Home Premium beats Ultimate overall. Ultimate only has a few extra features which are usually pointless in corporartions; which is where Vista Business comes in. IMO, Home Premium is the cheaper and fulfilling alternative to Ultimate.

I've used Ultimate, and it seems to be slower on my computer. Not to mention boot-time is about 2 seconds longer due to the Vista Boot Loader? (Premium doesn't have this) Ultimate also has useless features like BitLocker; a flash drive-based key used to unlock your computer's hard drive for use.

Ultimate costs about $100 more than Premium, yet it only comes with 2-3 newer features... Ultimate IS the AIO version of Vista, which is somewhat useless when you can have most features from Premium or Business alone. If you need both Premium and Business at once, then Ultimate is your only choice.

care to elaborate about the vista bootleader? and ultimate shouldn't be slower anyway

  • 2 months later...
I had bought a new laptop in February (trade-in deal at CompUSA) which had Vista Home Premium on it. Since it didn't have Remote Desktop in it (I could remote from it to another of my PCs, but not to it), I looked at the upgrade to Ultimate. club.live.com came along, and for a while had Ultimate available if you played the brain games and accumulated 6,000 points. Got there and placed the order. Received Ultimate last week and installed it onto the laptop.

Right after I ordered it, I told a co-worker or two about it. One of them tried to do the same, but when she got to 6,000 and tried to order it, the site changed -- option to get Ultimate was gone, and replaced with Home Premium for 20,000 points. She's a bit upset at that. :)

-Ed S

Cant you use other programs to do Remote Desktop?

With Vista ultimate can you have both 32bit and 64bit versions on the same machine from the same install? i.e one account being 32bit and another 64bit.

I'm guessing/assuming that you have to have 2 separate installs but if so can you do it with the same licence?

No, you have to have 2 separate licenses, and 2 separate disks (one 32bit and one 64bit).

I prefer the XP Professional version myself.

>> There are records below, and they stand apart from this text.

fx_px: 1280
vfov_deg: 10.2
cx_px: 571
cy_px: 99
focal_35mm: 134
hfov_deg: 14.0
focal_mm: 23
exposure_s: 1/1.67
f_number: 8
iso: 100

So do many of my customers and friends :)

If I had to pick a Vista version, ultimate would probably have to do :p

Haha same here... I prefer Windows XP Professional... but I got use to Vista now.

The only thing I like about Vista honestly is the taskbar preview function and new Alt-Tab, and Aero Glass.

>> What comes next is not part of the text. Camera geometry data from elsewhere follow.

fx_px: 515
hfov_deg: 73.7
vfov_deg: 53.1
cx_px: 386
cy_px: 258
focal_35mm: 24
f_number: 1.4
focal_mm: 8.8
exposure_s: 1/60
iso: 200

Now if I could have that in XP.... atleast the preview.......

Home Premium beats Ultimate overall. Ultimate only has a few extra features which are usually pointless in corporartions; which is where Vista Business comes in. IMO, Home Premium is the cheaper and fulfilling alternative to Ultimate.

I've used Ultimate, and it seems to be slower on my computer. Not to mention boot-time is about 2 seconds longer due to the Vista Boot Loader? (Premium doesn't have this) Ultimate also has useless features like BitLocker; a flash drive-based key used to unlock your computer's hard drive for use.

Ultimate costs about $100 more than Premium, yet it only comes with 2-3 newer features... Ultimate IS the AIO version of Vista, which is somewhat useless when you can have most features from Premium or Business alone. If you need both Premium and Business at once, then Ultimate is your only choice.

I agree with you Skilltrail... Ultimate costs alot more and only has a few more features that some of us wont use, or can use using other programs. (or am I just speaking for myself).

I use Vista Home Premium (came with my computer) and I'm fine with it.

I'm not sure if I would benefit with Vista Ultimate.

Edited by mujjuman

I upgraded last night to Ultimate because it was only $65 with my student discount. NOT worth it. The only thing that could really be useful (to me) is the shadow copies. Plus it took forever, when I have heard of clean installs being done in half an hour.